A Coach and Donkeys…

Rubí Tuesday Blogue, in which Rubí donkey starts a new career as a Life Coach.

The Peasant was movin the old rusty donkey trap at the weekend and it has not been used since we used to live at Elca Seriu where Morris was bein trained to pull it.  Morris got quite maudlin about it – seein the trap bein moved – and he asked the Peasant why he is no longer bein taught carriage drivin.  Morris tried to persuade the Peasant to give him another go at it.

He said, “Even the old dead Duke of Edinbugger used to be keen on drivin carts, prolly in order to get away from his wife for a while, as she spent all day fumin and swearin about how the country had ‘gawn to the dawgs’ after Brexit.  Can I have some more driving lessons?” 

But the Peasant said no: “It’s because the narrow winding mountain roads here are too dangerous and cars, cyclists and everyone comes round blind corners too fast.”

Morris in the old days on his drivin lessons.

So Morris, still saddened by knowin he would never be pullin the donkey trap again, went on the internet and started daydreamin, lookin at pictures of donkey traps and carriages.  Eventually he typed “coaches” into Google.  He snorted and walked off, mutterin, “That’s just a load of rubish!”  So I walked over to see what he had been lookin at.  Luckily, it was a video, as I don’t do readin.  It was, “How to be a Successful Life Coach, Part 1.”  

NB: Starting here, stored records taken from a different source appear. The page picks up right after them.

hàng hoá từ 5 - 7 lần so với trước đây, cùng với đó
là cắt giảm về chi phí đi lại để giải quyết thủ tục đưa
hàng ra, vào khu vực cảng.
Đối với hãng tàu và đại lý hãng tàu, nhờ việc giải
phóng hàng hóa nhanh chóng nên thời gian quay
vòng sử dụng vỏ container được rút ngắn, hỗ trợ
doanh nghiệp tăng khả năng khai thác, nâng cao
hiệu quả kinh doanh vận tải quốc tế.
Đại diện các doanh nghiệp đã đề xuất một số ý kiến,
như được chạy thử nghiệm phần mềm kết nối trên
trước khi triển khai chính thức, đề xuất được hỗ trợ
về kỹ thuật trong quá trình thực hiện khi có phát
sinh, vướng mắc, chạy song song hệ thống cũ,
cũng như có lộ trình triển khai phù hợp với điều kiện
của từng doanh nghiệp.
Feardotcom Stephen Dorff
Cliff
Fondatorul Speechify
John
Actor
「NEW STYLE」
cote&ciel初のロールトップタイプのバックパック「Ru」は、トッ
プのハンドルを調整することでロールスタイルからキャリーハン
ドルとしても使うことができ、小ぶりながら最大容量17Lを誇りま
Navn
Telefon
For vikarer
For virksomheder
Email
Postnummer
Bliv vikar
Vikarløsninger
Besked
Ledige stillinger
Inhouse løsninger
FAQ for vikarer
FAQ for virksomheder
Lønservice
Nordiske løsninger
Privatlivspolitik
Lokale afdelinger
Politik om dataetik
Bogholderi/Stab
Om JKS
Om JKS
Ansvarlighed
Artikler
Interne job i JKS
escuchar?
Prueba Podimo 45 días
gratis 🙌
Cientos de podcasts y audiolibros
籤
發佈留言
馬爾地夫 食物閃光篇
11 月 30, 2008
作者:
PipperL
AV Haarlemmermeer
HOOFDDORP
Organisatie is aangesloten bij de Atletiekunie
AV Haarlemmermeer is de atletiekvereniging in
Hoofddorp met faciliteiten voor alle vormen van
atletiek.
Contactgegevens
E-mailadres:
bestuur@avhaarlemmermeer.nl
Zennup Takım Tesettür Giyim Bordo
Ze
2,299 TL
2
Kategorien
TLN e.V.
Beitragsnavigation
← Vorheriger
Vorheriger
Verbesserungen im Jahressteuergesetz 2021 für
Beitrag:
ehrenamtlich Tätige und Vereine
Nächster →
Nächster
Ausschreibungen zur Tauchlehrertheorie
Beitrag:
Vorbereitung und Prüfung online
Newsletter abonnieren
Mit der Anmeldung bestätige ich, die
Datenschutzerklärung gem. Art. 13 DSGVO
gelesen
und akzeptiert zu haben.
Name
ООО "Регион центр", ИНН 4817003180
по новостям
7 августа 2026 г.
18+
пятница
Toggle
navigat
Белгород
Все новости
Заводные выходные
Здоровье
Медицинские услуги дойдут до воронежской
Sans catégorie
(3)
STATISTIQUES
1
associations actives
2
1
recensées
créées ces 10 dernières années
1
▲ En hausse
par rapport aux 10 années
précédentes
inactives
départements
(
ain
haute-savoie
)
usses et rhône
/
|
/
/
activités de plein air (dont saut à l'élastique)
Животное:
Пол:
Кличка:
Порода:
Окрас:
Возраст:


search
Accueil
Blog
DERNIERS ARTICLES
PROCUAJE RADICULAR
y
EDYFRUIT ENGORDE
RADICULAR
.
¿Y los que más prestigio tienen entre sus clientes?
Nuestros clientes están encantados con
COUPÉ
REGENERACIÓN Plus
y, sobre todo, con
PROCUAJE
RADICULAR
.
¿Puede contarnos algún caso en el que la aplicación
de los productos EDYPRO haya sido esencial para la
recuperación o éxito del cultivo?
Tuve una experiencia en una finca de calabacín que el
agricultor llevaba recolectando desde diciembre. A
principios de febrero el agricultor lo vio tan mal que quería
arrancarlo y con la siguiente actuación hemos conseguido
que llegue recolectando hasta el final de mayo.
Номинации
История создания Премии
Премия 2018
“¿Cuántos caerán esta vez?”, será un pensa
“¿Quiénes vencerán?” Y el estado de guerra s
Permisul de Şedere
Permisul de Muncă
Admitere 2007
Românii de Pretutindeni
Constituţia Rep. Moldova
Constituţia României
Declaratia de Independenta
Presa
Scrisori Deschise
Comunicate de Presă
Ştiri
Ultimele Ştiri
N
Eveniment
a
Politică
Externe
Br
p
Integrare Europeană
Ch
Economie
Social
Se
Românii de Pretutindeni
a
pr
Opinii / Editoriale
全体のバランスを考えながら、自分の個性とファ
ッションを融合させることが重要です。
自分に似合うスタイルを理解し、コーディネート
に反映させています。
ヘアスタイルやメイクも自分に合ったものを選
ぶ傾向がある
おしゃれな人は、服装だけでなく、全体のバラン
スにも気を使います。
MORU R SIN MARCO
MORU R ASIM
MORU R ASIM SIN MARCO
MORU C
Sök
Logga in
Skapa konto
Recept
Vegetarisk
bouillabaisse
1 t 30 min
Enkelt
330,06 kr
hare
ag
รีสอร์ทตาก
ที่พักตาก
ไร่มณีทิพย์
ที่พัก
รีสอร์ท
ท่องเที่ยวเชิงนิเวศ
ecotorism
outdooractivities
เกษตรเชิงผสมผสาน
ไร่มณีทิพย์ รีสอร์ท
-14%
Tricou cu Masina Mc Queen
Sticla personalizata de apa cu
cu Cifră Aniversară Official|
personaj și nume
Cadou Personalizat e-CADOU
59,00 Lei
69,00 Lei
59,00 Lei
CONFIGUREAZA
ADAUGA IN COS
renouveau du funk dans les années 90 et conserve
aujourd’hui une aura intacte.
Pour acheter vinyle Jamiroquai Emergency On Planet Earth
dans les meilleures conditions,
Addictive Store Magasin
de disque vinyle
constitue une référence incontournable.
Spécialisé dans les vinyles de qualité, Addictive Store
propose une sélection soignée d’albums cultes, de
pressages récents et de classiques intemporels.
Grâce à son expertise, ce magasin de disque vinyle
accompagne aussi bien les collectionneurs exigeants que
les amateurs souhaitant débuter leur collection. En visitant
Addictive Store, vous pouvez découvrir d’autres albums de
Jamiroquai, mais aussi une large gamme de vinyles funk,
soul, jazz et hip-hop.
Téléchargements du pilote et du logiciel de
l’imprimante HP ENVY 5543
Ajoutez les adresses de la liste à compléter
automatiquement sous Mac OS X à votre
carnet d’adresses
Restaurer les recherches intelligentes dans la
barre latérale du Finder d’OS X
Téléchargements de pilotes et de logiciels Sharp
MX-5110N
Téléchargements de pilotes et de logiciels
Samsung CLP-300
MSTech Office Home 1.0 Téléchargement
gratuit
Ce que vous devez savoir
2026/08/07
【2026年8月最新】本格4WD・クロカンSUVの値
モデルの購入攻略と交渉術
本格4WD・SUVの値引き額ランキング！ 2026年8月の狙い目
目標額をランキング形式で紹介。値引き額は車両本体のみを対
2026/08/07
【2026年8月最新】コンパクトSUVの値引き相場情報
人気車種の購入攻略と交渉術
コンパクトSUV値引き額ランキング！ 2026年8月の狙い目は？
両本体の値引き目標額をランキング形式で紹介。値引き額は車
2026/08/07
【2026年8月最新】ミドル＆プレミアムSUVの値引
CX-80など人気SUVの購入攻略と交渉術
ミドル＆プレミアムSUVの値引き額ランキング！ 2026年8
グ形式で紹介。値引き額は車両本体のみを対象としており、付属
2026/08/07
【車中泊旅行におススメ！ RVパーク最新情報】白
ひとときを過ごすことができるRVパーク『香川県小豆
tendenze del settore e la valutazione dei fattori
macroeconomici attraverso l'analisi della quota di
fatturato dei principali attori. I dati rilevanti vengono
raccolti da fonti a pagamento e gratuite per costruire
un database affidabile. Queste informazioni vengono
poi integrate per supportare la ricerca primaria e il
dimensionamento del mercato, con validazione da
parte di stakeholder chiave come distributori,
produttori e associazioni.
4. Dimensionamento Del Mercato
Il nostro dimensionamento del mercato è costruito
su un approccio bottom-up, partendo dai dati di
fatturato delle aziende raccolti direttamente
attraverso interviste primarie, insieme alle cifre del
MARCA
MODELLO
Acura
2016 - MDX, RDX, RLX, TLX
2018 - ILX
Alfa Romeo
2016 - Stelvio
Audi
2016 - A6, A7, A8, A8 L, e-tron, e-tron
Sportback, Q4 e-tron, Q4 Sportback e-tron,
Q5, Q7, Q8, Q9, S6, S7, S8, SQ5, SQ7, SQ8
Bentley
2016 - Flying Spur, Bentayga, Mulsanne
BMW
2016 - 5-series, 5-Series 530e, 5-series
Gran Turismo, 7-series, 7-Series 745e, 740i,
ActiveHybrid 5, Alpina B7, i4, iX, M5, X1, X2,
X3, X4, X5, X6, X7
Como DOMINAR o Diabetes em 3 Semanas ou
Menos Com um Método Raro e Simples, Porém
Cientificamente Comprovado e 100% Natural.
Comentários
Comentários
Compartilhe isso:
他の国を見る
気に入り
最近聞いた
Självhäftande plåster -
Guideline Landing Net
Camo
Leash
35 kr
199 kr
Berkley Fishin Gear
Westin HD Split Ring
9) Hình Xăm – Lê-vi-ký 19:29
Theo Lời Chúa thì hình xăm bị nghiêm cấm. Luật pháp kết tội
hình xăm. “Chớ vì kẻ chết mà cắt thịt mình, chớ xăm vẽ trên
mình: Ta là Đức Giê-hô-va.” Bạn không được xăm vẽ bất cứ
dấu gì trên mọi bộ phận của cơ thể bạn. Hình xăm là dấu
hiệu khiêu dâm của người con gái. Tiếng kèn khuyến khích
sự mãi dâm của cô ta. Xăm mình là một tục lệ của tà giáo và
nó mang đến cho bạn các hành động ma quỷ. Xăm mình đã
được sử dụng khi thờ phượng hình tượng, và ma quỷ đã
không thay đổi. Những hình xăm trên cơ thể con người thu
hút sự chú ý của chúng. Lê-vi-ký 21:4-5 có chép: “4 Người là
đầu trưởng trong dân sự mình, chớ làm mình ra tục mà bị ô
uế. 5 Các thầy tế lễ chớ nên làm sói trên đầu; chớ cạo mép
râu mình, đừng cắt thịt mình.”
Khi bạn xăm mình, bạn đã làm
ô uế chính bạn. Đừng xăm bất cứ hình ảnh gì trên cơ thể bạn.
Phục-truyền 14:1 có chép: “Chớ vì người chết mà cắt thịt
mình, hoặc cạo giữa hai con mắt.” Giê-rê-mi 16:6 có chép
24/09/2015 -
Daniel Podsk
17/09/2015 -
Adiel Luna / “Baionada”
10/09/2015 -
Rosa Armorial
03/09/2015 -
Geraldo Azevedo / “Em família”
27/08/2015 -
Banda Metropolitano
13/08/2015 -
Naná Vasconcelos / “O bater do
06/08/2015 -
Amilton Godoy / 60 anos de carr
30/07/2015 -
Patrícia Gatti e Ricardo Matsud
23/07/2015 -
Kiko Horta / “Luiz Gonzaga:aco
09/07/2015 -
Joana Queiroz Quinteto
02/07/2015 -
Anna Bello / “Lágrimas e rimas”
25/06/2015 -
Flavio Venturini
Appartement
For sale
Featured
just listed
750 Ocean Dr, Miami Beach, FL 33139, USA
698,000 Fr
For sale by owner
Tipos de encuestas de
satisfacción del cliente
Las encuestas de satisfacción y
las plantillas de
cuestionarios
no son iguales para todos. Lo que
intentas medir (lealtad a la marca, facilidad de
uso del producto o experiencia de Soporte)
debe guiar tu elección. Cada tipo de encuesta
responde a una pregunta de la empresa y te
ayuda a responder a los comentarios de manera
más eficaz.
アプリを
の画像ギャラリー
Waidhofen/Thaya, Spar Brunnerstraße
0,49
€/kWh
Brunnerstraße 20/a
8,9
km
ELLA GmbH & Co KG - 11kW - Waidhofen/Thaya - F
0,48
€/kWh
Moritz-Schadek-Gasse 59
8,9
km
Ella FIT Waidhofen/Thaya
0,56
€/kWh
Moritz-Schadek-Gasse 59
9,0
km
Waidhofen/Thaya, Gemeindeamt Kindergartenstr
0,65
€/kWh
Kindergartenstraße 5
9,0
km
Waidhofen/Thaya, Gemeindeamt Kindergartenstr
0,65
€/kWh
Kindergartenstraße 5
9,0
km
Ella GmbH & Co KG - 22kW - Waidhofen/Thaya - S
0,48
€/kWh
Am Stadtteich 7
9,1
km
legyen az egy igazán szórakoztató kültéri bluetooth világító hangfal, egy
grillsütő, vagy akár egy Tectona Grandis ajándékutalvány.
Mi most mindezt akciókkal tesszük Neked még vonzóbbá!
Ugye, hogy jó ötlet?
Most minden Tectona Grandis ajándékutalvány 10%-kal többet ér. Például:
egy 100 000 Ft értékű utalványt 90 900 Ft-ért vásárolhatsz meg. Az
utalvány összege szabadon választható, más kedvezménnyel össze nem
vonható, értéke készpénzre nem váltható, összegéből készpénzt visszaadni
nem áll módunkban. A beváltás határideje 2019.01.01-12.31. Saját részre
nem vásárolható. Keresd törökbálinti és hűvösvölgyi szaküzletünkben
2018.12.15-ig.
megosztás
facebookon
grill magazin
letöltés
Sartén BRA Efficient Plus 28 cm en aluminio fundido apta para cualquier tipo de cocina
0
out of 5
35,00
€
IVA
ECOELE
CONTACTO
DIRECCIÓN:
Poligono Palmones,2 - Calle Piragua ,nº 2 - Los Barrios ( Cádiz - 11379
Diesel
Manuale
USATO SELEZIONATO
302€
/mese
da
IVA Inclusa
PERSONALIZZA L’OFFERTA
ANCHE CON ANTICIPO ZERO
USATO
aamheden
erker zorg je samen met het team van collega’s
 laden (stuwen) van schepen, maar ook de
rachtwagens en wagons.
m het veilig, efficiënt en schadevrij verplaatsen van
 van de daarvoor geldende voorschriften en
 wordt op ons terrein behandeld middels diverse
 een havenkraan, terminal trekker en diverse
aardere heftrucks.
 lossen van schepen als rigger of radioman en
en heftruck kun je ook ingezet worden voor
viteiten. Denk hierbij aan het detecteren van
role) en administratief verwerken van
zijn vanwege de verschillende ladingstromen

Amazinly, people pay other people to tell them how to live, because they don’t know, or maybe they just forgot.  If you are muddled or simply bonkers, you just phone up and make an appointment for expensive sessions with a Life Coach, and this helps improve your fortunes, except of course that it reduces your bank balance.  But that’s the client’s promble, not a promble for the Life Coach.  Well, this seemed like just the kind of thing I would be very good at, so I watched Part 2 aswell, and then Part 3… 

Since Morris never came back and was just standin lookin sadly at the old rusty donkey trap, I watched all the video series, so I became a qualified Life Coach.

“Hello, Aitana,” I said.

“Wot?” she replied.

“Would you like some life-coachin?” I asked, in a cognitive behavioural tone of voice and a cultured American accent, that I had been practisin while watchin the videos.

Recommended counsellin position, Number #32

“Life-wot?” said Aitana.  “I’m just trying out some new dance steps.  Look, my front hooves are more pointy after the farrier’s visit last week.  I think I could have a go at Swan Lake with a bit of practice.”

“So, what I’m hearin you say, Aitana, is that you’d like to be a dancer,” I said, adoptin the way she was standin, to mirror back to her my listenin mode.

”That’s what I already said, you cloth-eared fat burra,” she said, clearly in some denial about her need for effective life-coachin. 

I tried a new approach that I had learned from How to be a Successful Life Coach, Part 9:

“Soooo…”  (It is important to frequently begin sentences or responses with a long ‘Soooo…’ because that soothes the client, creates positive expectation and willingness to co-engage.)  “We might look at the way this dancin theme has emerged in your life and ask if you feel others have propply affirmed your dancin.”

“Would you just go away please?” said Aitana.  “I can’t hear the Tchaikovsky music in my head with you banging on about ‘positive deforestation’ or whatever it is you’re on raving on about…”  She tried a short leap and landed in a pile of poo.  “Now look what you made me do!”

How to be a Successful Life Coach

“Silly horse!” I said, usin unprofessional language that was not in my How to be a Successful Life Coach course, but justifiable in the circumstances.  Clearly, Aitana needed to do the video course in How to Be a Successful Client before we could make any further progress today

I wandered over to the back of the Peasant’s house, where Morris was lookin at the old donkey trap.

“Sooo…”  I began, with a non-judgmental Jungian tilt of my head, with ears forward. It was time for a subtle variation on the Rorschach ink-blot test.  “What do you think that rusty old piece of scrap is tellin you about your life?”